At times I was passionately angry with characters, his writing, the way the plot was going, because I was all in! I couldn't (willingly) put this book down. I would almost subconsciously make excuses to get a moment to read. “Took Gabs a little while longer to fall asleep tonight.” “Girls I’m a bit tired, I’m going to rest for a few moments and read a bit.” Those thousand pages were gone in a flash. The historic detail, the lifelike characters, the engaging story made the words come off the page and swirl into full color life, complete with fresh breezes lilting through trees full of the scent of grass and blossoms, stifling rooms reeking of shit and death, and the wonder of living in a time long past that is part of our composition today.


  1. Great book. I'll have to disagree with you on Godwyn's fate, however - I was quite happy to see him get what he had coming. I'll admit, though, that I am predisposed to hatred of religious leadership of all types - I'm not certain that kind of power to persuade men's spiritual beliefs (and thereby controlling their physical lives) can be wielded by very many people to good end. Even those that start out with good intentions seem to end up rotten as a GMO apple once they catch on to what their influence can do.

    Ralph was evil too, but at least his was an honest evil and I don't think he needed the self-deception of religion to hide behind his machinations. His was driven by ambition and I think he owned that pretty well.

    I'm all for redemption, but in my eyes, there's a line one can cross that makes such niceties nearly unattainable. Would you say that Sir Thomas' son (cant remember the young king's name) found a degree of redemption by the end? I've debated myself on that and still am unsure.

    What I love most about Follett's writing is the historical context and details. My ancestors came to England as part of William the Conqueror's Norman invasion and held various positions and titles mostly in Gloucestershire all the way through the late 1600s. Books like this with such wonderful historical depictions always help me put color and context to the family history.

    Not sure how I missed finding your blog before, Amy, but am glad I did. I always knew you were a good writer, but didn't realize just how much so until now. We still miss you here at the mountain...

  2. How did I miss this comment?! I was just cruising back through my old posts and found this one...
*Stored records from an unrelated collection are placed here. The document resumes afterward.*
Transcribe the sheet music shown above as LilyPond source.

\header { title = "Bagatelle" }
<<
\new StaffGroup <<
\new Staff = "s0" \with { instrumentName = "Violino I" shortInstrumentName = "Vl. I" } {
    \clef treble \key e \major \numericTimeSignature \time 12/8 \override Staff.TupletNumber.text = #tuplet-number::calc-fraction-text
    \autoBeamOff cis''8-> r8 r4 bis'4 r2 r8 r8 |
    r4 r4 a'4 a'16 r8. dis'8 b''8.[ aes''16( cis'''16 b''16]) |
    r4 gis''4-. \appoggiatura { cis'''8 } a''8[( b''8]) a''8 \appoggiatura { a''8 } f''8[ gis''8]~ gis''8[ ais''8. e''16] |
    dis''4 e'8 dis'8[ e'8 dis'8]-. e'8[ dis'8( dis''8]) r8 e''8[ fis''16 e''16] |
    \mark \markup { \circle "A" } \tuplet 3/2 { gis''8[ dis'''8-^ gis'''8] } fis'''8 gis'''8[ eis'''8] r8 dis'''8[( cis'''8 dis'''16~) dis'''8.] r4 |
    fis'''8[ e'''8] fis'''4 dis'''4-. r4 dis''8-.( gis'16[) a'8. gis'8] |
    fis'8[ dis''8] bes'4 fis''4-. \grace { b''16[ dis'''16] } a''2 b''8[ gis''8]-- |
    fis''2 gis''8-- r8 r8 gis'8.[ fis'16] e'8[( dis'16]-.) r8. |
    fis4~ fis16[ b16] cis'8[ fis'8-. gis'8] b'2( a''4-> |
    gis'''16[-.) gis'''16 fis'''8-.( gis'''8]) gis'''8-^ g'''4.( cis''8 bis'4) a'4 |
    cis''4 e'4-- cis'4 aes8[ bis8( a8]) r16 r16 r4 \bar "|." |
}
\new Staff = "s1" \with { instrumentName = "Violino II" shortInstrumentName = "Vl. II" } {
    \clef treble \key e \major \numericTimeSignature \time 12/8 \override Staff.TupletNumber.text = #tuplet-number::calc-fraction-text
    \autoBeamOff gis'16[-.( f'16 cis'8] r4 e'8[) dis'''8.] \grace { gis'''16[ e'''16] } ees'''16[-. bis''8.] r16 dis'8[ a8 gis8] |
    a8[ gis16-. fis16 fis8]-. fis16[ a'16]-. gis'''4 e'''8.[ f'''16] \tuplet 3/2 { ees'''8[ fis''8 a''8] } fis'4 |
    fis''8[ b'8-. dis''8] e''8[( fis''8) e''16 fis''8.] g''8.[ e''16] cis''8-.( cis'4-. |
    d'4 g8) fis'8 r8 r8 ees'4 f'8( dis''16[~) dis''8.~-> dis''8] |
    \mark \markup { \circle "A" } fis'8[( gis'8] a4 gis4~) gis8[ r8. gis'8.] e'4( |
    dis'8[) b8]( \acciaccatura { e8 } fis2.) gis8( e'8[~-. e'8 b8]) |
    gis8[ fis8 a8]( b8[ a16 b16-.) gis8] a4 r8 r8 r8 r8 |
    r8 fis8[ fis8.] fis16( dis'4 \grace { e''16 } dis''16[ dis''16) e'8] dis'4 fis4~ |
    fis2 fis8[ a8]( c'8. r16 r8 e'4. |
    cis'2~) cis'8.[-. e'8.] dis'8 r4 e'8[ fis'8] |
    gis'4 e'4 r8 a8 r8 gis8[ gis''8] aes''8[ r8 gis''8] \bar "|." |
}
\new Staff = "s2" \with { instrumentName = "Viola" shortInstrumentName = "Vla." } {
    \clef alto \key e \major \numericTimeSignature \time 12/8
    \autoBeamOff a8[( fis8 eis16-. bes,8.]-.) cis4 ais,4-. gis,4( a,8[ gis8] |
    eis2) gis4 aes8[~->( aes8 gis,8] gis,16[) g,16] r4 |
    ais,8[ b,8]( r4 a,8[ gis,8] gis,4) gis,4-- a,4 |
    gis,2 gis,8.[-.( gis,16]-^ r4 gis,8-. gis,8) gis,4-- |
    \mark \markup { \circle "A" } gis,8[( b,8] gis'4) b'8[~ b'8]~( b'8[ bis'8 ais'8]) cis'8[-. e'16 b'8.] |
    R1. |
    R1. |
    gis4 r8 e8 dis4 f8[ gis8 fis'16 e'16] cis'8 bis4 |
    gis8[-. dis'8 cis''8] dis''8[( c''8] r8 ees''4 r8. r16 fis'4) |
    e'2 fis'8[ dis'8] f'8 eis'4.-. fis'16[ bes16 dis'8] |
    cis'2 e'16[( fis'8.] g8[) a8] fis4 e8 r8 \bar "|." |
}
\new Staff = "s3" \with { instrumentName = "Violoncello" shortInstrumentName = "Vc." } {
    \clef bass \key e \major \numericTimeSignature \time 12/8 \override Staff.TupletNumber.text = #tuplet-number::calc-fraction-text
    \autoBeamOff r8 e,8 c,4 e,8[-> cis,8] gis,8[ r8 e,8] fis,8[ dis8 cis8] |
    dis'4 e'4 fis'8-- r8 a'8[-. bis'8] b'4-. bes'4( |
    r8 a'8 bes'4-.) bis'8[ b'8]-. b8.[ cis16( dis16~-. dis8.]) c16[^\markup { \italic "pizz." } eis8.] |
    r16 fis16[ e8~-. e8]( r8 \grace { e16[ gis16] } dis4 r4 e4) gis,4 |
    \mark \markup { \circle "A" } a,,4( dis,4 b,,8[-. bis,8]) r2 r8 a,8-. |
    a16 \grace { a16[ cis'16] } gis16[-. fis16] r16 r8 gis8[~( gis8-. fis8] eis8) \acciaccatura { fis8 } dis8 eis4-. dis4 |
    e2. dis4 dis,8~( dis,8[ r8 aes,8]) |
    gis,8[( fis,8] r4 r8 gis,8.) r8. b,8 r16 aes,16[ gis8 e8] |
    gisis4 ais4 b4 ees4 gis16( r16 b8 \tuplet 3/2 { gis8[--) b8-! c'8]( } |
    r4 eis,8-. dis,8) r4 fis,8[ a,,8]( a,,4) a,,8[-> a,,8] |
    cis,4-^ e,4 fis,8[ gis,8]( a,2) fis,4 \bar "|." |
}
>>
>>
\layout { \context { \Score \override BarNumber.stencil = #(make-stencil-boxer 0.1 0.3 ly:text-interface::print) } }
    Charley feels the same way as you do about Godwyn. He was a douche, he deserved to die. I guess I'm one of those people who always believes--to a fault perhaps--that there is hope for someone.
    I agree with you about churches with power. Power attracts the kind of men who crave it. So much so that they’ll play dirty to get it; almost excluding the possibility that anyone truly virtuous stands a chance of being elected. One of the many reasons I'm a vehement supporter of the separation of church and state. A single religion could never fairly represent a population. And suddenly political enemies are found to be witches or warlocks to their utter pain and demise. Power corrupts religion. A church is supposed to be a humble institution. I think the Catholic's forgot that somewhere along the line.

    I went to a Catholic service for a wedding--tripped me out. Everybody responded in monotone unison. Charley went to a Catholic elementary school and had difficulty not responding. I caught him a few times muttering along. Quit it--that’s creepy!

    I love the historical detail too. I can't learn by rote. Some people thrive on learning disparate facts and details and can keep it all sorted. I learn by experience, concept and context, three things with which Follet writes amazingly well. The experiences aren't my own but they storytelling and characters put right in there with them.